Michael clambered down off of his bunk to face the open door, swinging lightly in the cold draft sweeping through the floorboards. Blake’s sheets were sprawled on the floor, as if he had scampered out of his bed. Michael knew much better than to follow his brother, because Renault would be out there. His father scared him, especially at night. Those knuckles, obscenely large for his frail hands. Those leering eyes, always spying on Michael and Blake. He knew that if he went out there, Renault would get angry, because he didn’t trust his sons. He trusted no one. All because of a Michael’s dead mother. But Michael couldn’t bear the thought of leaving Blake out there to his fate, alone. He had to join his brother out there, in the dead of the night.
So he walked out the door, cautiously and afraid, treading lightly, so as to not wake up Renault. His father would undoubtedly be sitting on the rusty red armchair in the main room, the only piece of actual furniture in the house. He had made it for Michael’s mother, shortly after they had settled in Aregont. She died the next night, with Michael in her arms. Renault hated him especially for that. But such hatred was ancient history. What really mattered was the present, and the eminent danger that Michael was risking.
EDIT: I gave the father a pronoun: his name.
[This message has been edited by scm288 (edited May 15, 2005).]
There's just one technical thing getting in the way, and it's the use of pronouns:
Michael knew much better than to follow Blake, because his father would be out there In this sentence, we can't tell if it's Blake's father or Michael's father you're talking about. Don't write it so that we can understand it; write it so we can't possibly misunderstand it.
He had to join his brother Is Blake Michael's brother? Do we know that already? If not, then somewhere above you need to say, "his brother Blake" so we know when you say "his brother" later, that it's Blake you're talking about.
You get the idea.
PS I like your determination and persistence on this. Keep it up!
Hope it's less confusing!
ALso, does Michael have any relationship with his father's wife? I know I NEVER call my mom "my father's wife" -- how about you?
Here's one way it might look if you did that consistently with both characters. See if you think it reads more clearly:
Michael clambered down off of his bunk to face the open door, which wasswinging lightly in the cold draft sweeping through the floorboards.

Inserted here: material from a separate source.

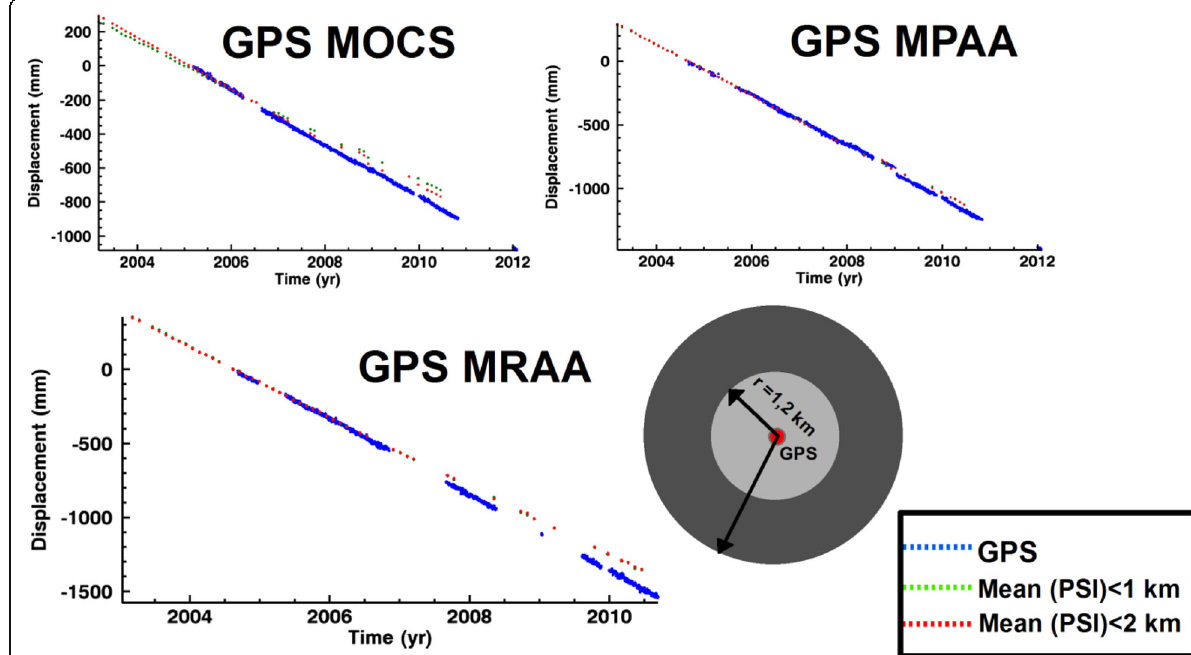
Fig. 11 Comparison of LOS GPS and average of subsets from PSI method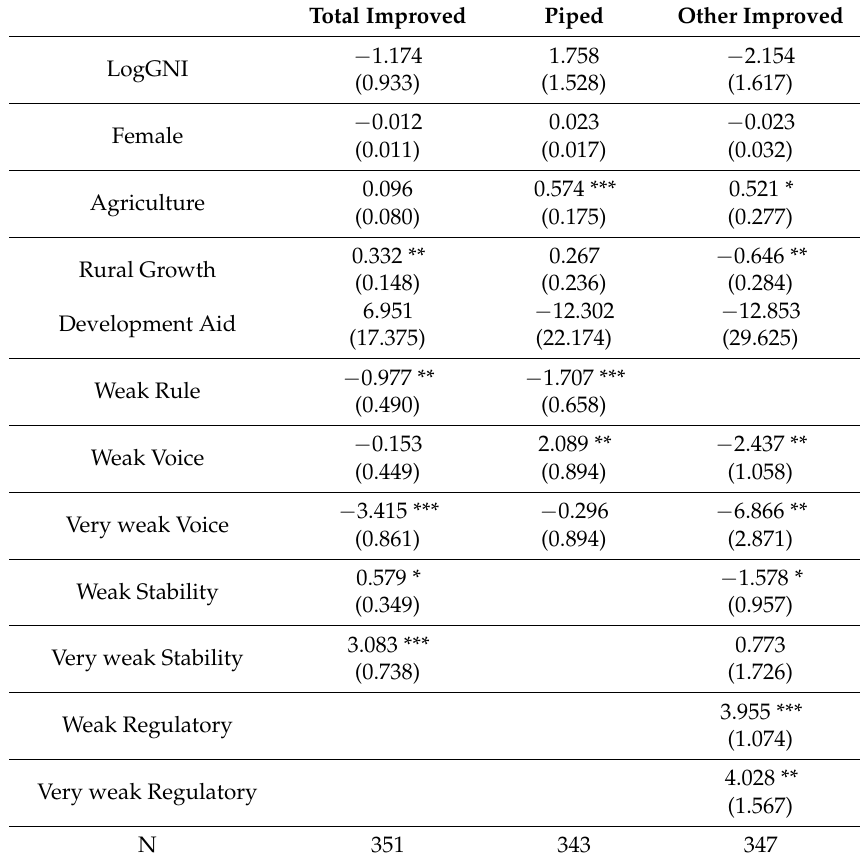
Table 5. Socioeconomic indicators. Middle-high income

Blake’s sheets were sprawled on the floor, as if he had scampered out of his bed. Michael knew much better than to follow Blake, because Father would be out there. Father scared him, especially at night. Those knuckles, obscenely large for his frail hands. Those leering eyes, always spying on Michael and Blake. Michael knew that if he went out there, Father would get angry, because Father didn’t trust his sons. He trusted no one. All because Mom died. But Michael couldn’t bear the thought of leaving Blake out there to his fate, alone. He had to join Blake out there, in the dead of the night.
So he walked out the door, cautiously and afraid, treading lightly, so as to not wake up Father. Father would undoubtedly be sitting on the rusty red armchair in the main room, the only piece of actual furniture in the house. Father had made it for Mom, shortly after they had settled in Aregont. She died the next night, with Michael in her arms. Father hated him especially for that. But such hatred was ancient history. What really mattered was the present, and the eminent danger that Michael was risking.
He is absolutely terrified of his father. Imagine living with a thug. Would YOU give him a respectful title like "Father" or "Dad"?
He is so distant from his father that he does not even give him a title. He is simply "the father".
But very good points about "his father's wife". I'll change that to "his mother". She died when he was only an infant, and so, as he had never established any relationships with her, she is simply "the mother".
This is a problem I was having in earlier submissions. I tried to explain this, but that only made my submission into a summarization. Without this information, it makes no sense. So I have to mix it into the submission using actions and descriptions and motives. And that is what is giving me problems.
Anything you choose will probably be right. Go for it.
It's just my way of seperating Michael from his dysfunctional family relationships. Probably not the most practical way, I know, but it works.
Thus, he does not call his father "Dad", for obvious reasons.
[This message has been edited by scm288 (edited May 12, 2005).]
His father doesn't want the reminder that he has a son, so he tells them to call him by his real name.
Thanks for all the advice. I think I can work this out.
Your solution would be good because you could create the impression that they were orphans under a harsh guardian, leave aside the biological fact of parentage till later. That better reflects the POV without requiring histrionics or anything.